Having lost his Gresini seat to Marc Marquez, it then became clear that the Spaniard’s former Repsol Honda ride was also slipping away in favour of Luca Marini.

When Marini’s VR46 team initially played down interest in di Giannantonio, there were fears he would be left without a MotoGP seat, despite his late-season heroics.

“I need to pay for my house, so for sure it’s extra pressure not to know what’s going on!” di Giannantonio said on the eve of the final event.

“But I’m trying to take it in a good way and be focused on my job; I think my only weapon right now is to be fast on the track, try to make you [media] write a lot of good things and have a lot of people pushing for me. That’s all I have at the moment.”

As if there wasn’t enough pressure, nine-time world champion Valentino Rossi then arrived at Valencia on Saturday to oversee the final decision on Marini’s replacement.

“Knowing that Valentino is trackside and maybe watching you is something that can make you a little nervous, because he’s the greatest,” di Giannantonio admitted.

“But I’m in a good moment, I’m super fast in almost every condition now and I think we’ve arrived at a stage where there is nothing more I can prove.

“I think in my second year in MotoGP we did a good season.
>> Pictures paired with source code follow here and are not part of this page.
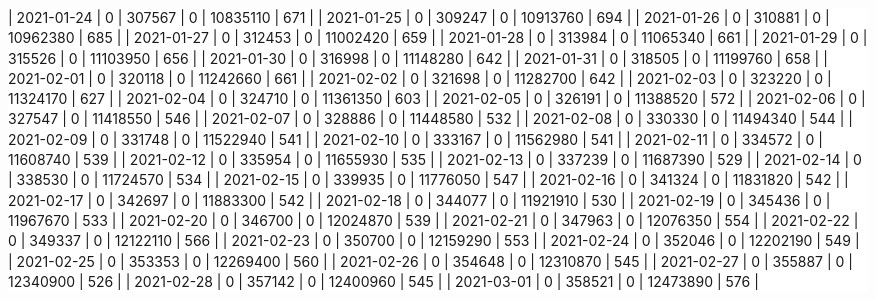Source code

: | 2021-01-24 | 0 | 307567 | 0 | 10835110 | 671 |
| 2021-01-25 | 0 | 309247 | 0 | 10913760 | 694 |
| 2021-01-26 | 0 | 310881 | 0 | 10962380 | 685 |
| 2021-01-27 | 0 | 312453 | 0 | 11002420 | 659 |
| 2021-01-28 | 0 | 313984 | 0 | 11065340 | 661 |
| 2021-01-29 | 0 | 315526 | 0 | 11103950 | 656 |
| 2021-01-30 | 0 | 316998 | 0 | 11148280 | 642 |
| 2021-01-31 | 0 | 318505 | 0 | 11199760 | 658 |
| 2021-02-01 | 0 | 320118 | 0 | 11242660 | 661 |
| 2021-02-02 | 0 | 321698 | 0 | 11282700 | 642 |
| 2021-02-03 | 0 | 323220 | 0 | 11324170 | 627 |
| 2021-02-04 | 0 | 324710 | 0 | 11361350 | 603 |
| 2021-02-05 | 0 | 326191 | 0 | 11388520 | 572 |
| 2021-02-06 | 0 | 327547 | 0 | 11418550 | 546 |
| 2021-02-07 | 0 | 328886 | 0 | 11448580 | 532 |
| 2021-02-08 | 0 | 330330 | 0 | 11494340 | 544 |
| 2021-02-09 | 0 | 331748 | 0 | 11522940 | 541 |
| 2021-02-10 | 0 | 333167 | 0 | 11562980 | 541 |
| 2021-02-11 | 0 | 334572 | 0 | 11608740 | 539 |
| 2021-02-12 | 0 | 335954 | 0 | 11655930 | 535 |
| 2021-02-13 | 0 | 337239 | 0 | 11687390 | 529 |
| 2021-02-14 | 0 | 338530 | 0 | 11724570 | 534 |
| 2021-02-15 | 0 | 339935 | 0 | 11776050 | 547 |
| 2021-02-16 | 0 | 341324 | 0 | 11831820 | 542 |
| 2021-02-17 | 0 | 342697 | 0 | 11883300 | 542 |
| 2021-02-18 | 0 | 344077 | 0 | 11921910 | 530 |
| 2021-02-19 | 0 | 345436 | 0 | 11967670 | 533 |
| 2021-02-20 | 0 | 346700 | 0 | 12024870 | 539 |
| 2021-02-21 | 0 | 347963 | 0 | 12076350 | 554 |
| 2021-02-22 | 0 | 349337 | 0 | 12122110 | 566 |
| 2021-02-23 | 0 | 350700 | 0 | 12159290 | 553 |
| 2021-02-24 | 0 | 352046 | 0 | 12202190 | 549 |
| 2021-02-25 | 0 | 353353 | 0 | 12269400 | 560 |
| 2021-02-26 | 0 | 354648 | 0 | 12310870 | 545 |
| 2021-02-27 | 0 | 355887 | 0 | 12340900 | 526 |
| 2021-02-28 | 0 | 357142 | 0 | 12400960 | 545 |
| 2021-03-01 | 0 | 358521 | 0 | 12473890 | 576 |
I said there was a growth process and now you can see this growth.

“I’ve done what I can do and now we will see what happens…”

Fortunately for di Giannantonio, he was confirmed as filling the final place on the grid, at VR46 Ducati, the day after the season finale, where a third podium of the year had been stripped from him due to a tyre pressure infringement.

The 25-year-old then finished seventh fastest (+0.4s) in his first test with Rossi’s team, and debut on the Desmosedici GP23 he will race next season.